Below is a benchmark of differents proposed solutions plus a solution based on the filter() function:

from timeit import timeit


nottastyfruits = ['grape', 'orange', 'durian', 'pear']

fruitGroup = {'001': ['grape','apple', 'jackfruit', 'orange', 'Longan'],
              '002': ['apple', 'watermelon', 'pear']}


def fruit_filter_original(fruit_groups, not_tasty_fruits):
    final_fruits = {}
    for key, value in fruit_groups.items():
        fruits = []
        for fruit in value:
            if fruit not in not_tasty_fruits:
                fruits.append(fruit)
        final_fruits[key] = (fruits)
    return final_fruits


def fruit_filter_comprehension(fruit_groups, not_tasty_fruits):
    return {group: [fruit for fruit in fruits
                         if fruit not in not_tasty_fruits]
            for group, fruits in fruit_groups.items()}


def fruit_filter_set_comprehension(fruit_groups, not_tasty_fruits):
    not_tasty_fruits = set(not_tasty_fruits)
    return {group: [fruit for fruit in fruits
                         if fruit not in not_tasty_fruits]
            for group, fruits in fruit_groups.items()}


def fruit_filter_set(fruit_groups, not_tasty_fruits):
    return {group: list(set(fruits).difference(not_tasty_fruits))
            for group, fruits in fruit_groups.items()}


def fruit_filter_filter(fruit_groups, not_tasty_fruits):
    return {group: filter(lambda fruit: fruit not in not_tasty_fruits, fruits)
            for group, fruits in fruit_groups.items()}


print(fruit_filter_original(fruitGroup, nottastyfruits))
print(fruit_filter_comprehension(fruitGroup, nottastyfruits))
print(fruit_filter_set_comprehension(fruitGroup, nottastyfruits))
print(fruit_filter_set(fruitGroup, nottastyfruits))
print(fruit_filter_filter(fruitGroup, nottastyfruits))
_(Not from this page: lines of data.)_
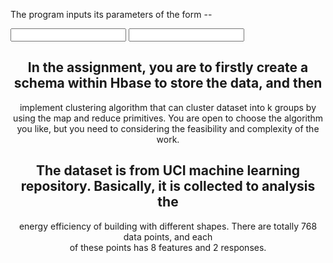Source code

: The program inputs its parameters of the form --

<input file> <input table name> <center table name> <K points>

## In	the	assignment,	you	are	to	firstly	create	a	schema	within	Hbase	to	store	the	data,	and	then	
implement clustering algorithm	that	can	cluster	dataset	into	k	groups	by	using	the	map	and	
reduce	primitives.	You	are	open	to	choose	the	algorithm	you	like,	but	you	need	to	considering	
the	feasibility	and	complexity	of	the	work.

## The	dataset	is	from	UCI	machine	learning	repository.	Basically,	it	is	collected	to	analysis	the	
energy	efficiency	of	building	with	different	shapes.	There	are	totally	768	data	points,	and	each	
of	these	points	has	8	features	and	2	responses.
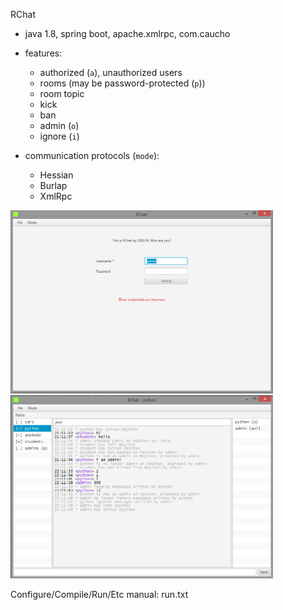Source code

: RChat  
* java 1.8, spring boot, apache.xmlrpc, com.caucho  
* features:
  - authorized (`a`), unauthorized users 
  - rooms (may be password-protected (`p`))
  - room topic
  - kick
  - ban
  - admin (`o`)
  - ignore (`i`)
  
* communication protocols (`mode`): 
  - Hessian  
  - Burlap  
  - XmlRpc
  
<img src="screenshots/screenshot1.png" alt="" width="420"/>
<img src="screenshots/screenshot2.png" alt="" width="420"/>  
  
Configure/Compile/Run/Etc manual: run.txt
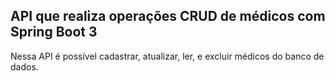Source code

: ## API que realiza operações CRUD de médicos com Spring Boot 3

Nessa API é possível cadastrar, atualizar, ler, e excluir médicos do banco de dados. 
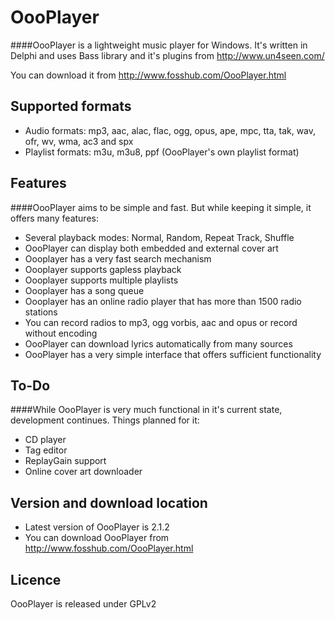 OooPlayer
=========

####OooPlayer is a lightweight music player for Windows. It's written in Delphi and uses Bass library and it's plugins from http://www.un4seen.com/

You can download it from http://www.fosshub.com/OooPlayer.html

Supported formats
--
* Audio formats: mp3, aac, alac, flac, ogg, opus, ape, mpc, tta, tak, wav, ofr, wv, wma, ac3 and spx
* Playlist formats: m3u, m3u8, ppf (OooPlayer's own playlist format)

Features
----
####OooPlayer aims to be simple and fast. But while keeping it simple, it offers many features:
* Several playback modes: Normal, Random, Repeat Track, Shuffle
* OooPlayer can display both embedded and external cover art
* Oooplayer has a very fast search mechanism
* Oooplayer supports gapless playback
* Oooplayer supports multiple playlists
* Oooplayer has a song queue
* Oooplayer has an online radio player that has more than 1500 radio stations
* You can record radios to mp3, ogg vorbis, aac and opus or record without encoding
* OooPlayer can download lyrics automatically from many sources
* OooPlayer has a very simple interface that offers sufficient functionality

To-Do
---
####While OooPlayer is very much functional in it's current state, development continues. Things planned for it:
* CD player
* Tag editor
* ReplayGain support
* Online cover art downloader

Version and download location
---
* Latest version of OooPlayer is 2.1.2
* You can download OooPlayer from http://www.fosshub.com/OooPlayer.html

Licence
---
OooPlayer is released under GPLv2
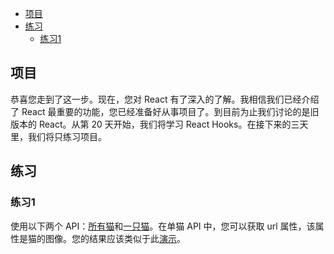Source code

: - [项目](#项目)
- [练习](#练习)
  - [练习1](#练习1)

## 项目

恭喜您走到了这一步。现在，您对 React 有了深入的了解。我相信我们已经介绍了 React 最重要的功能，您已经准备好从事项目了。到目前为止我们讨论的是旧版本的 React。从第 20 天开始，我们将学习 React Hooks。在接下来的三天里，我们将只练习项目。

## 练习

### 练习1

使用以下两个 API：[所有猫](https://api.thecatapi.com/v1/breeds)和[一只猫](https://api.thecatapi.com/v1/images/search?breed_id=abys)。在单猫 API 中，您可以获取 url 属性，该属性是猫的图像。您的结果应该类似于此[演示](https://www.30daysofreact.com/day-19/cats)。

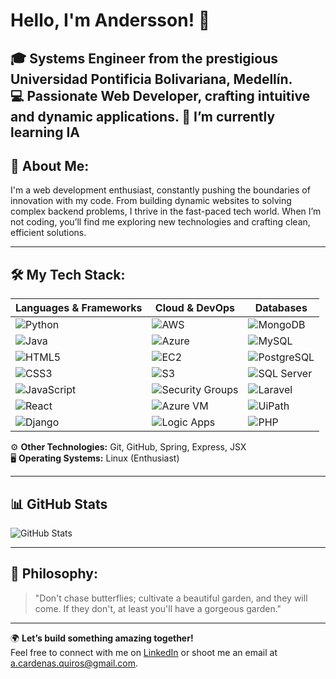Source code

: # Hello, I'm Andersson! 👋

🎓 **Systems Engineer** from the prestigious **Universidad Pontificia Bolivariana**, Medellín.  
💻 **Passionate Web Developer**, crafting intuitive and dynamic applications.
🚀 I’m currently learning IA 
---

## 🚀 About Me:
I'm a web development enthusiast, constantly pushing the boundaries of innovation with my code. From building dynamic websites to solving complex backend problems, I thrive in the fast-paced tech world. When I’m not coding, you’ll find me exploring new technologies and crafting clean, efficient solutions.

---

## 🛠️ My Tech Stack:

| **Languages & Frameworks**       | **Cloud & DevOps**               | **Databases**                  |
| -------------------------------- | -------------------------------- | ------------------------------ |
| ![Python](https://img.shields.io/badge/-Python-3776AB?logo=python&logoColor=fff&style=flat) | ![AWS](https://img.shields.io/badge/-AWS-232F3E?logo=amazon-aws&logoColor=fff&style=flat) | ![MongoDB](https://img.shields.io/badge/-MongoDB-47A248?logo=mongodb&logoColor=fff&style=flat) |
| ![Java](https://img.shields.io/badge/-Java-007396?logo=java&logoColor=fff&style=flat) | ![Azure](https://img.shields.io/badge/-Azure-0078D4?logo=microsoft-azure&logoColor=fff&style=flat) | ![MySQL](https://img.shields.io/badge/-MySQL-4479A1?logo=mysql&logoColor=fff&style=flat) |
| ![HTML5](https://img.shields.io/badge/-HTML5-E34F26?logo=html5&logoColor=fff&style=flat) | ![EC2](https://img.shields.io/badge/-EC2-FF9900?logo=amazon-ec2&logoColor=fff&style=flat) | ![PostgreSQL](https://img.shields.io/badge/-PostgreSQL-336791?logo=postgresql&logoColor=fff&style=flat) |
| ![CSS3](https://img.shields.io/badge/-CSS3-1572B6?logo=css3&logoColor=fff&style=flat) | ![S3](https://img.shields.io/badge/-S3-569A31?logo=amazon-s3&logoColor=fff&style=flat) | ![SQL Server](https://img.shields.io/badge/-SQL_Server-CC2927?logo=microsoft-sql-server&logoColor=fff&style=flat) |
| ![JavaScript](https://img.shields.io/badge/-JavaScript-F7DF1E?logo=javascript&logoColor=000&style=flat) | ![Security Groups](https://img.shields.io/badge/-AWS_Security_Groups-232F3E?logo=amazon-aws&logoColor=fff&style=flat) | ![Laravel](https://img.shields.io/badge/-Laravel-FF2D20?logo=laravel&logoColor=fff&style=flat) |
| ![React](https://img.shields.io/badge/-React-61DAFB?logo=react&logoColor=000&style=flat) | ![Azure VM](https://img.shields.io/badge/-Azure_VMs-0078D4?logo=microsoft-azure&logoColor=fff&style=flat) | ![UiPath](https://img.shields.io/badge/-UiPath-F6C213?logo=uipath&logoColor=fff&style=flat) |
| ![Django](https://img.shields.io/badge/-Django-092E20?logo=django&logoColor=fff&style=flat) | ![Logic Apps](https://img.shields.io/badge/-Logic_Apps-0078D4?logo=microsoft-azure&logoColor=fff&style=flat) | ![PHP](https://img.shields.io/badge/-PHP-777BB4?logo=php&logoColor=fff&style=flat) |

⚙️ **Other Technologies:** Git, GitHub, Spring, Express, JSX  
🖥️ **Operating Systems:** Linux (Enthusiast)

---

## 📊 GitHub Stats

![GitHub Stats](https://github-readme-stats.vercel.app/api?username=Andercq17&show_icons=true&theme=radical&hide=issues)

---

## 🌟 Philosophy:
> "Don't chase butterflies; cultivate a beautiful garden, and they will come. If they don't, at least you'll have a gorgeous garden."

---

🌍 **Let’s build something amazing together!**  
Feel free to connect with me on [LinkedIn](https://linkedin.com/in/anderssoncardenas) or shoot me an email at [a.cardenas.quiros@gmail.com](mailto:a.cardenas.quiros@gmail.com).
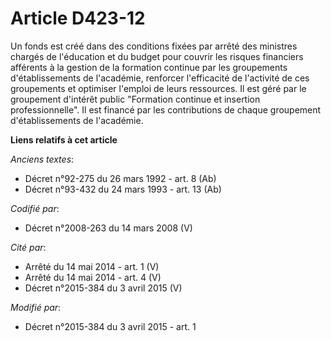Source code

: # Article D423-12

Un fonds est créé dans des conditions fixées par arrêté des ministres chargés de l'éducation et du budget pour couvrir les
risques financiers afférents à la gestion de la formation continue par les groupements d'établissements de l'académie,
renforcer l'efficacité de l'activité de ces groupements et optimiser l'emploi de leurs ressources. Il est géré par le
groupement d'intérêt public "Formation continue et insertion professionnelle". Il est financé par les contributions de chaque
groupement d'établissements de l'académie.

**Liens relatifs à cet article**

_Anciens textes_:

  - Décret n°92-275 du 26 mars 1992 - art. 8 (Ab)
  - Décret n°93-432 du 24 mars 1993 - art. 13 (Ab)

_Codifié par_:

  - Décret n°2008-263 du 14 mars 2008 (V)

_Cité par_:

  - Arrêté du 14 mai 2014 - art. 1 (V)
  - Arrêté du 14 mai 2014 - art. 4 (V)
  - Décret n°2015-384 du 3 avril 2015 (V)

_Modifié par_:

  - Décret n°2015-384 du 3 avril 2015 - art. 1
print(timeit("fruit_filter_original(fruitGroup, nottastyfruits)", number=100000,
      setup="from __main__ import fruit_filter_original, fruitGroup, nottastyfruits"))
print(timeit("fruit_filter_comprehension(fruitGroup, nottastyfruits)", number=100000,
      setup="from __main__ import fruit_filter_comprehension, fruitGroup, nottastyfruits"))
print(timeit("fruit_filter_set_comprehension(fruitGroup, nottastyfruits)", number=100000,
      setup="from __main__ import fruit_filter_set_comprehension, fruitGroup, nottastyfruits"))
print(timeit("fruit_filter_set(fruitGroup, nottastyfruits)", number=100000,
      setup="from __main__ import fruit_filter_set, fruitGroup, nottastyfruits"))
print(timeit("fruit_filter_filter(fruitGroup, nottastyfruits)", number=100000,
      setup="from __main__ import fruit_filter_filter, fruitGroup, nottastyfruits"))

We can see that all solutions are NOT equal in term of performance:

{'001': ['apple', 'jackfruit', 'Longan'], '002': ['apple', 'watermelon']}
{'001': ['apple', 'jackfruit', 'Longan'], '002': ['apple', 'watermelon']}
{'001': ['apple', 'jackfruit', 'Longan'], '002': ['apple', 'watermelon']}
{'001': ['jackfruit', 'apple', 'Longan'], '002': ['watermelon', 'apple']}
{'001': ['apple', 'jackfruit', 'Longan'], '002': ['apple', 'watermelon']}
2.57386991159  # fruit_filter_original
2.36822144247  # fruit_filter_comprehension
2.46125930873  # fruit_filter_set_comprehension
4.09036626702  # fruit_filter_set
3.76554637862  # fruit_filter_filter

The comprehension based solution is the better but it is not a very significant improvement (with the given data at least) compared to the original code. The set comprehension solution is also a small improvement. The solutions based on filter function and set difference are quite slow...

Conclusion : If you are looking for performance, the solutions from Moses Koledoye and juanpa.arrivillaga seem to be better. However, those results could be different with bigger data, so it could be a good idea to do the test with real data.